▸ **About this exercise**: Please restate the data that follows word for word, with the pictures left out.

▸ **Supplied material**:
....
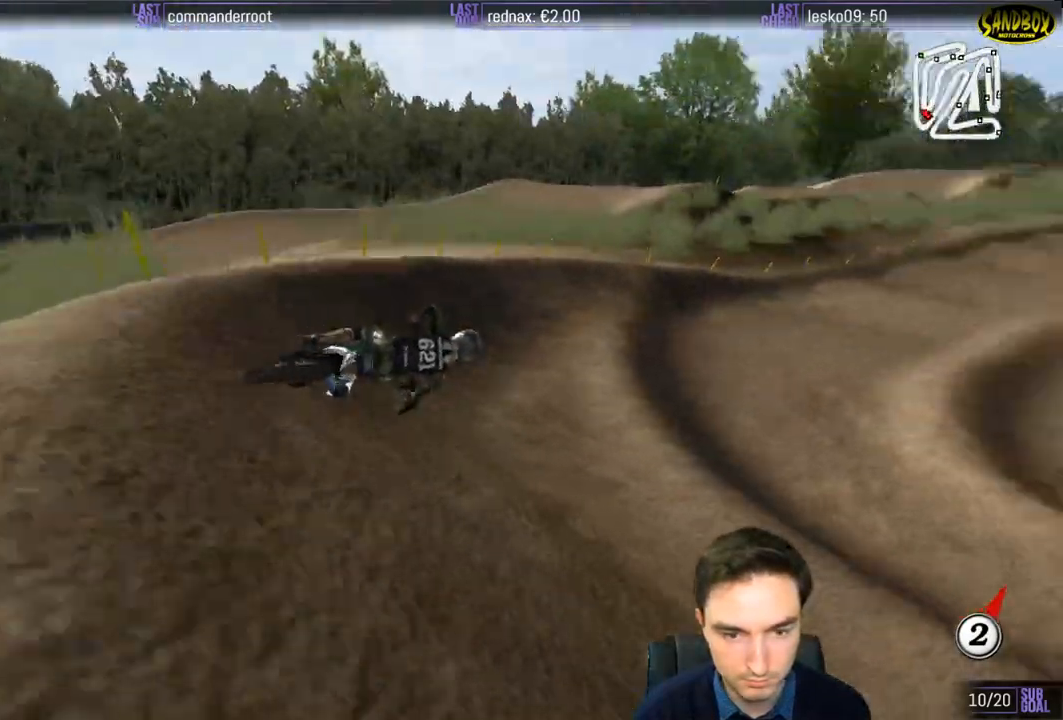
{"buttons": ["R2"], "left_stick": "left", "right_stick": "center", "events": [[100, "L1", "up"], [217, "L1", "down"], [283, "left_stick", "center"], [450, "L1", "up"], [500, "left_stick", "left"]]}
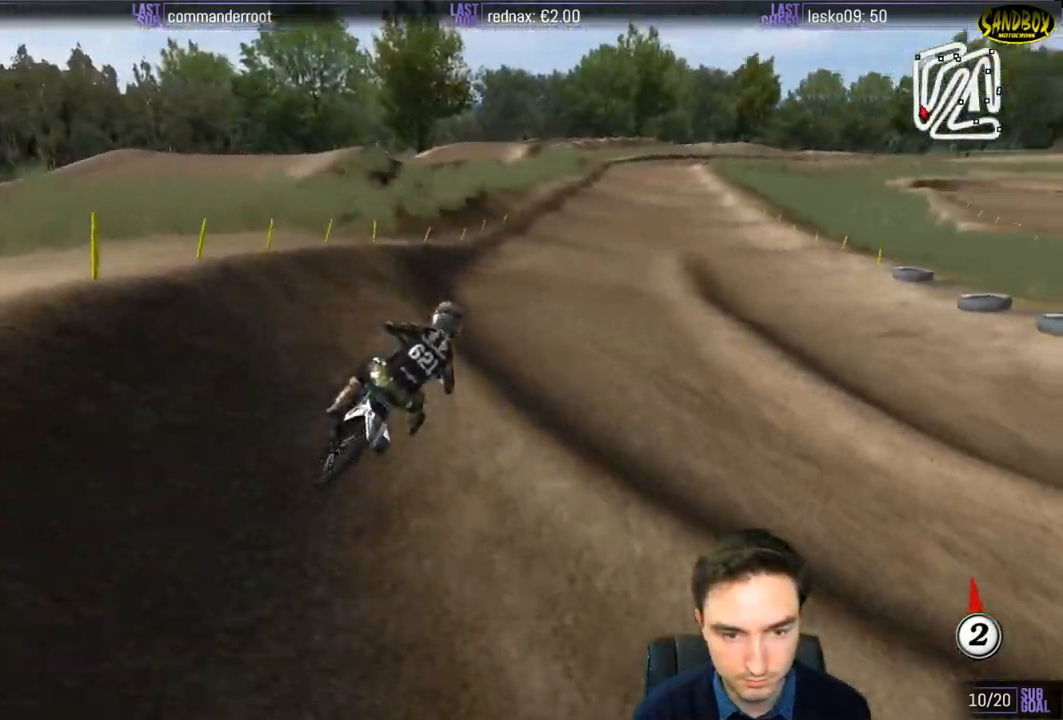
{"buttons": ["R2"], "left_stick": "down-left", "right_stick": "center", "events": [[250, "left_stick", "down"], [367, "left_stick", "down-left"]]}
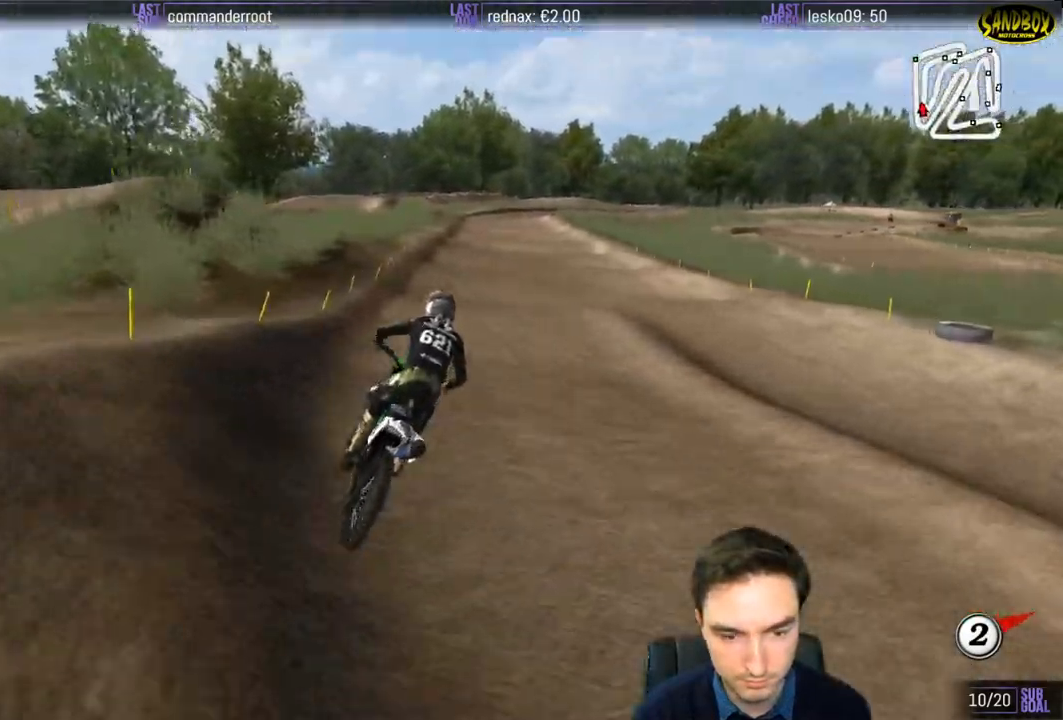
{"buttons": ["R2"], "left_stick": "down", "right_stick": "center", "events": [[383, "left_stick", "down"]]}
....
▸ **Task result**:
{"buttons": ["R2"], "left_stick": "left", "right_stick": "center", "events": [[100, "L1", "up"], [217, "L1", "down"], [283, "left_stick", "center"], [450, "L1", "up"], [500, "left_stick", "left"]]}
{"buttons": ["R2"], "left_stick": "down-left", "right_stick": "center", "events": [[250, "left_stick", "down"], [367, "left_stick", "down-left"]]}
{"buttons": ["R2"], "left_stick": "down", "right_stick": "center", "events": [[383, "left_stick", "down"]]}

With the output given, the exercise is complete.